In 2003, Fung was commissioned to sing the theme English song "Proud of You" for a real estate advertisement, the song was later re-written into the Cantonese song "My Pride", performed by Joey Yung, released in her 2003 album, and achieved critical acclaim and commercial success. Fung also sang "Shining Friends", the theme song of TVB television series "Hearts of Fencing" and "Find your love", the theme song of the series sequel "Sunshine Heartbeat". "Proud of You" and "Shining Friends" were included in the album "TV Magic". Another song written and sung by her, "Forever Friends", was also included in the album "True Colors".

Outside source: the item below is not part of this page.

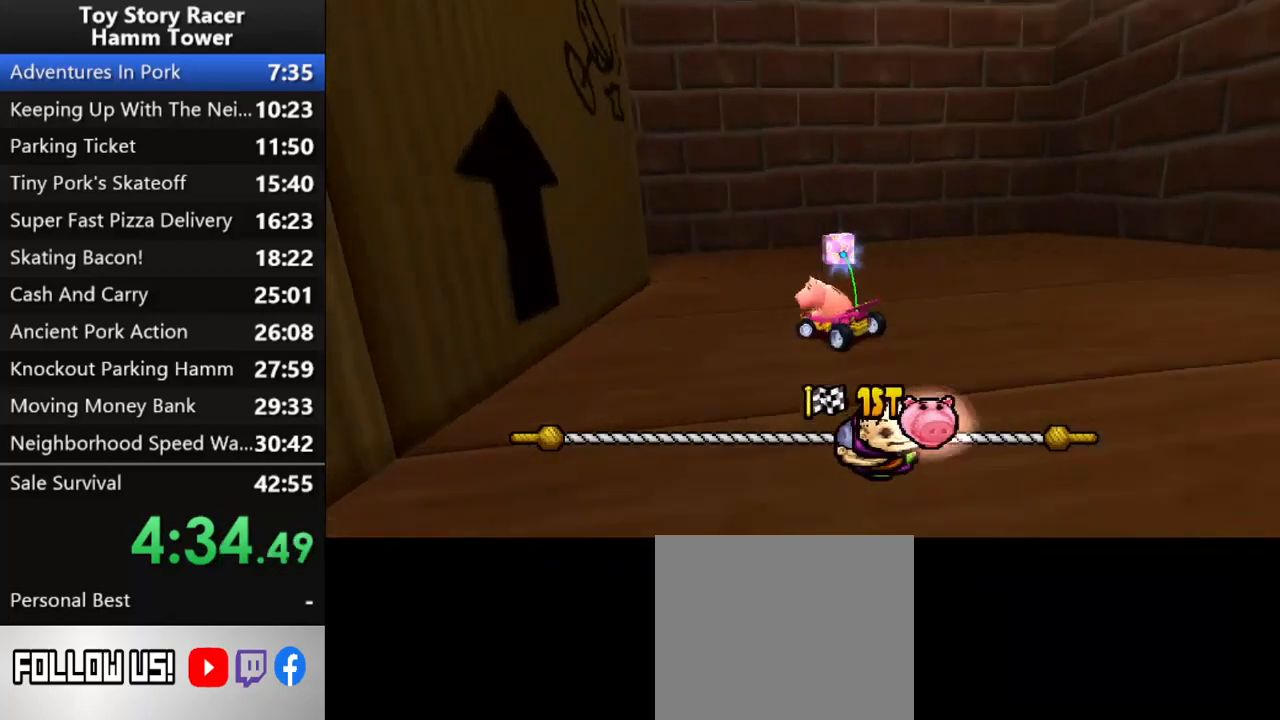
{"dt_ms": 500, "buttons": ["CROSS", "DPAD_LEFT"], "right_stick": "center", "events": [[33, "DPAD_LEFT", "up"], [217, "DPAD_LEFT", "down"], [333, "DPAD_LEFT", "up"], [433, "DPAD_LEFT", "down"]]}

Fung joined the music company Sony Music in 2008, debuting with her first personal album "A Little Love". In 2010, she released her second album "Sweet Melody".

== Discography ==

=== Albums ===

| Album # | Album Information |
|---|---|
| 1st | A Little Love Released: Nov 20, 2008; Label: Sony Music; |
| 2nd | Sweet Melody Release Date: June 10, 2010; Label: Sony Music; |

===Singles===

| Year | Album | Single | 903 | RTHK | 997 | TVB | MOOV |
| 2008 | A Little Love | 陽光‧雨 | 12 | 7 | - | 3 | - |
| 幸運兒 | - | 17 | 8 | 3 | - |
| 2009 | Sweet Melody | U Are My Everything | - | 15 | 5 | 9 | - |
| 2010 | 如果…陽光 | 7 | 3 | 12 | ^ | - |
| 遠視 | 7 | 3 | - | ^ | - |

- (^) Single was unable to chart due to disagreement between Sony Music Entertainment and TVB
- (*) Single is currently charting

=== Appearances in other albums ===

| Album Information | Tracks Contributed |
|---|---|
| TV Magic Artist: Various Artist; Released: 21 October 2003; Label: BMG; | Disc 1 - Track 01. "Shining Friends" Disc 2 - Track 01. "Proud of You" |
| Best of No. 1 Hits 2004 Artist: Various Artist; Released: 2003; Label: avex trax; | Disc 1 - Track 01. "Proud of You [Dance Mix]" |
| Best of No. 1 Hits 2004 [12" Extended Mixes] Artist: Various Artist; Released: 2004; Label: avex trax; | Disc 1 - Track 10. "Proud of You [Extended Dance Mix]" |
| Romancing Hong Kong Original Soundtrack (《動感豪情》原聲大碟) Artist: Various Artists; Released: January 2004; Label: Warner Music; | Track 05. "Starfish" |
| Just Talk Love (只能談情 不能說愛) Artist: Various Artists; Released: 19 April 2004; Label: EMI; | Track 09. "我在那一角落患過傷風" |
| Sunshine Heartbeat TV Series Soundtrack (《赤沙印記@四葉草.2》原聲大碟) Artist: Various Artists; Released: 9 December 2004; Label: Warner Music; | Track 01. "Find Your Love" |
| TV Magic II Artist: Various Artists; Released: 13 December 2004; Label: BMG; | Disc 2 - Track 05. "True Colors" Disc 2 - Track 07. "再見－警察…再見" Disc 2 - Track 11. "An MTR Love Story" |
| We Love Scout Artist: Various Artists; Released: November 2009; | Track 03. "開心小狼隊" |
| True Colors Artist: Various Artist; Released: 18 December 2006; Label: Sony BMG; | Disc 1 - Track 01. "Forever Friend" Disc 1 - Track 15. "Proud of You" |
| Artistic Feminine Voice (唯美女聲) Artist: Various Artists; Released: 22 March 2010; Label: Sony Music; | Track 08. "遙遠的…" |

== Concerts ==

- Jordan X Ekin Concert (as a guest artist)
  - Date: Saturday, 31 Jul 2004 at 8:00pm
  - Venue: Hong Kong International Trade and Exhibition Centre - Auditorium
  - Presenter: Neway
- Fiona Fung Live 2010
  - Date: Friday, 11 Jun 2010 at 8:00pm
  - Venue: Hong Kong International Trade and Exhibition Centre - Auditorium
  - Presenter: Sony Music
- 陳柏宇x馮曦妤mini live音樂會
  - Date: Saturday, 14 Aug 2010 at 8:00pm
  - Venue: Hong Kong International Trade and Exhibition Centre - Auditorium
  - Presenter: Sony Music
- Sweet Sweet Melodies Live
  - Date: Fri-Sat, 19-20 Nov 2010 at 8:15pm
  - Venue: Hong Kong Arts Centre - Shouson Theatre
  - Presenter: Sony Music X Click Music

== Awards ==

=== 2008 ===

Fiona won the Bronze Award for "The most popular new female artist" in 2008 Jade Solid Gold Best Ten Music Awards Presentation, along with Linda Chung and G.E.M. Tang who won the Silver and Gold Award respectively.

=== 2010 ===

Fiona's single "如果‧陽光" won the "Best Commercial Song" in The 15th Annual Most Popular TV Commercial Awards held by Asia Television.